L’obiettivo è la stabilizzazione degli 80 euro in busta paga, il cui impatto economico sarà di 9,5 miliardi di euro (2,9 miliardi in più rispetto al 2014), e incentivare le assunzioni a tempo indeterminato con sgravi contributivi per 36 mesi (3,7 miliardi nel 2015), cui si aggiunge lo sconto Irap per le imprese.

A pagare, però, saranno ancora una volta i proprietari di case e i risparmiatori, i quali, accanto agli aumenti introdotti in passato, che hanno colpito tutti gli strumenti finanziari (eccetto i titoli di Stato), si ritroveranno un nuovo balzello: quello sulla previdenza complementare, graziata dai tre precedenti esecutivi.

Ma non da Renzi che, stando all’attuale versione della legge di Stabilità 2015, ha alzato l’imposta sostitutiva sul rendimento dei fondi pensione complementare dall’11% al 20%, mentre l’imposta sostitutiva sulla rivalutazione del Tfr passerà dall’11% al 17%, qualora i lavoratori decidessero di trattenere i soldi in azienda.
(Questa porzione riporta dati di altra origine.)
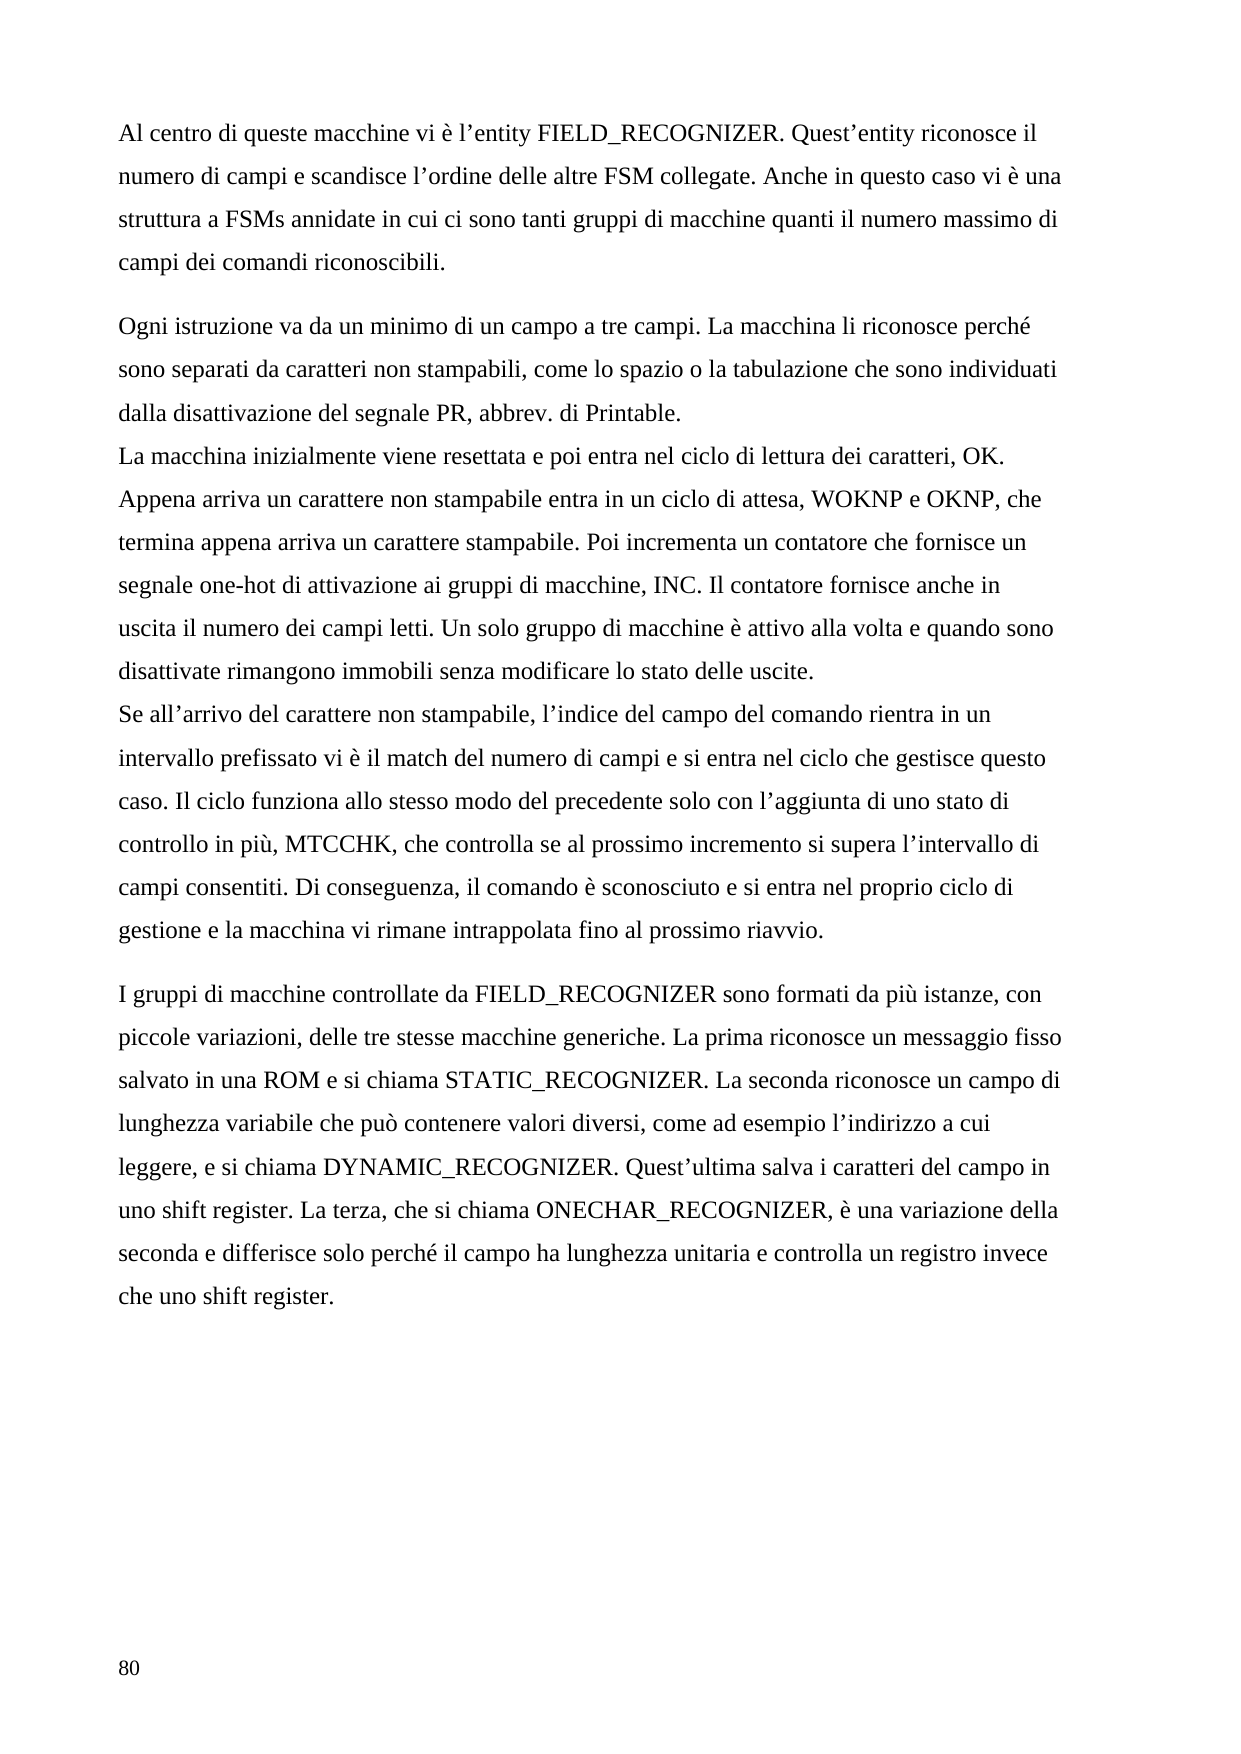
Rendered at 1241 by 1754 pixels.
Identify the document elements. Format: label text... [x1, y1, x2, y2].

text Ogni istruzione va da un minimo di un campo a tre campi. La macchina li riconosce perché sono separati da caratteri non stampabili, come lo spazio o la tabulazione che sono individuati dalla disattivazione del segnale PR, abbrev. di Printable. La macchina inizialmente viene resettata e poi entra nel ciclo di lettura dei caratteri, OK. Appena arriva un carattere non stampabile entra in un ciclo di attesa, WOKNP e OKNP, che termina appena arriva un carattere stampabile. Poi incrementa un contatore che fornisce un segnale one-hot di attivazione ai gruppi di macchine, INC. Il contatore fornisce anche in uscita il numero dei campi letti. Un solo gruppo di macchine è attivo alla volta e quando sono disattivate rimangono immobili senza modificare lo stato delle uscite. Se all’arrivo del carattere non stampabile, l’indice del campo del comando rientra in un intervallo prefissato vi è il match del numero di campi e si entra nel ciclo che gestisce questo caso. Il ciclo funziona allo stesso modo del precedente solo con l’aggiunta di uno stato di controllo in più, MTCCHK, che controlla se al prossimo incremento si supera l’intervallo di campi consentiti. Di conseguenza, il comando è sconosciuto e si entra nel proprio ciclo di gestione e la macchina vi rimane intrappolata fino al prossimo riavvio. [118, 311, 1063, 944]
text Al centro di queste macchine vi è l’entity FIELD_RECOGNIZER. Quest’entity riconosce il numero di campi e scandisce l’ordine delle altre FSM collegate. Anche in questo caso vi è una struttura a FSMs annidate in cui ci sono tanti gruppi di macchine quanti il numero massimo di campi dei comandi riconoscibili. [118, 118, 1063, 276]
text I gruppi di macchine controllate da FIELD_RECOGNIZER sono formati da più istanze, con piccole variazioni, delle tre stesse macchine generiche. La prima riconosce un messaggio fisso salvato in una ROM e si chiama STATIC_RECOGNIZER. La seconda riconosce un campo di lunghezza variabile che può contenere valori diversi, come ad esempio l’indirizzo a cui leggere, e si chiama DYNAMIC_RECOGNIZER. Quest’ultima salva i caratteri del campo in uno shift register. La terza, che si chiama ONECHAR_RECOGNIZER, è una variazione della seconda e differisce solo perché il campo ha lunghezza unitaria e controlla un registro invece che uno shift register. [118, 979, 1063, 1310]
Per effetto del meccanismo introdotto dal governo Letta a fine agosto 2013, diminuiscono ancora nella dichiarazione dei redditi 2015 i limiti di detraibilità delle polizze vita a 530 euro e aumenta ancora l’accise carburanti a partire da gennaio 2015, per reperire 671 milioni di euro. Aumenta, infine, l’aliquota Inps per artigiani e commercianti dello 0,45%.